- [Exercise brief]: All of the entries are to be repeated exactly, with no pictures included.

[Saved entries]
....

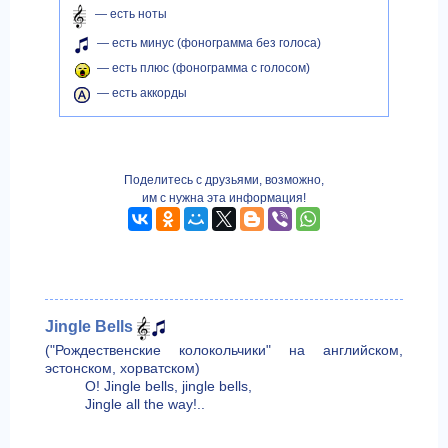
— есть ноты
— есть минус (фонограмма без голоса)
— есть плюс (фонограмма с голосом)
— есть аккорды
Поделитесь с друзьями, возможно,
им с нужна эта информация!
Jingle Bells
("Рождественские колокольчики" на английском,
эстонском, хорватском)
O! Jingle bells, jingle bells,
Jingle all the way!..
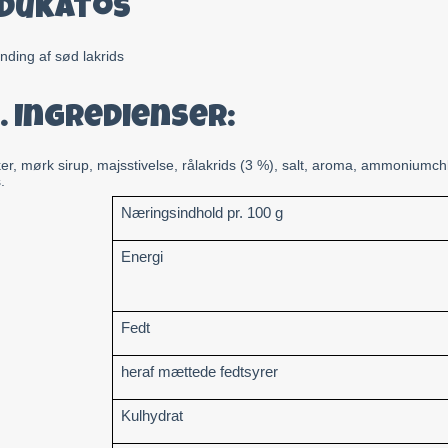
 Dukatos
ding af sød lakrids
. Ingredienser:
er, mørk sirup, majsstivelse, rålakrids (3 %), salt, aroma, ammoniumchl
.
Næringsindhold pr. 100 g
Energi
Fedt
heraf mættede fedtsyrer
Kulhydrat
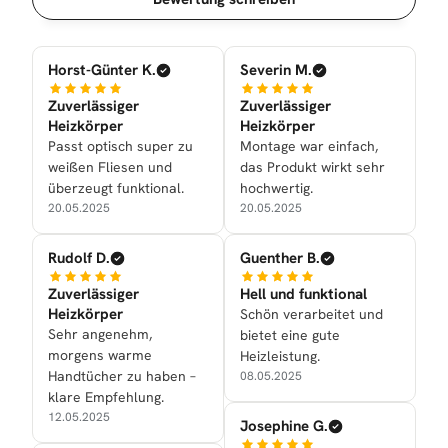
Horst-Günter K.
Severin M.
Zuverlässiger
Zuverlässiger
Heizkörper
Heizkörper
Passt optisch super zu
Montage war einfach,
weißen Fliesen und
das Produkt wirkt sehr
überzeugt funktional.
hochwertig.
20.05.2025
20.05.2025
Rudolf D.
Guenther B.
Zuverlässiger
Hell und funktional
Heizkörper
Schön verarbeitet und
Sehr angenehm,
bietet eine gute
morgens warme
Heizleistung.
Handtücher zu haben –
08.05.2025
klare Empfehlung.
12.05.2025
Josephine G.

....

- [Result of this task]:
— есть ноты
— есть минус (фонограмма без голоса)
— есть плюс (фонограмма с голосом)
— есть аккорды
Поделитесь с друзьями, возможно,
им с нужна эта информация!
Jingle Bells
("Рождественские колокольчики" на английском,
эстонском, хорватском)
O! Jingle bells, jingle bells,
Jingle all the way!..
 Dukatos
ding af sød lakrids
. Ingredienser:
er, mørk sirup, majsstivelse, rålakrids (3 %), salt, aroma, ammoniumchl
.
Næringsindhold pr. 100 g
Energi
Fedt
heraf mættede fedtsyrer
Kulhydrat
Horst-Günter K.
Severin M.
Zuverlässiger
Zuverlässiger
Heizkörper
Heizkörper
Passt optisch super zu
Montage war einfach,
weißen Fliesen und
das Produkt wirkt sehr
überzeugt funktional.
hochwertig.
20.05.2025
20.05.2025
Rudolf D.
Guenther B.
Zuverlässiger
Hell und funktional
Heizkörper
Schön verarbeitet und
Sehr angenehm,
bietet eine gute
morgens warme
Heizleistung.
Handtücher zu haben –
08.05.2025
klare Empfehlung.
12.05.2025
Josephine G.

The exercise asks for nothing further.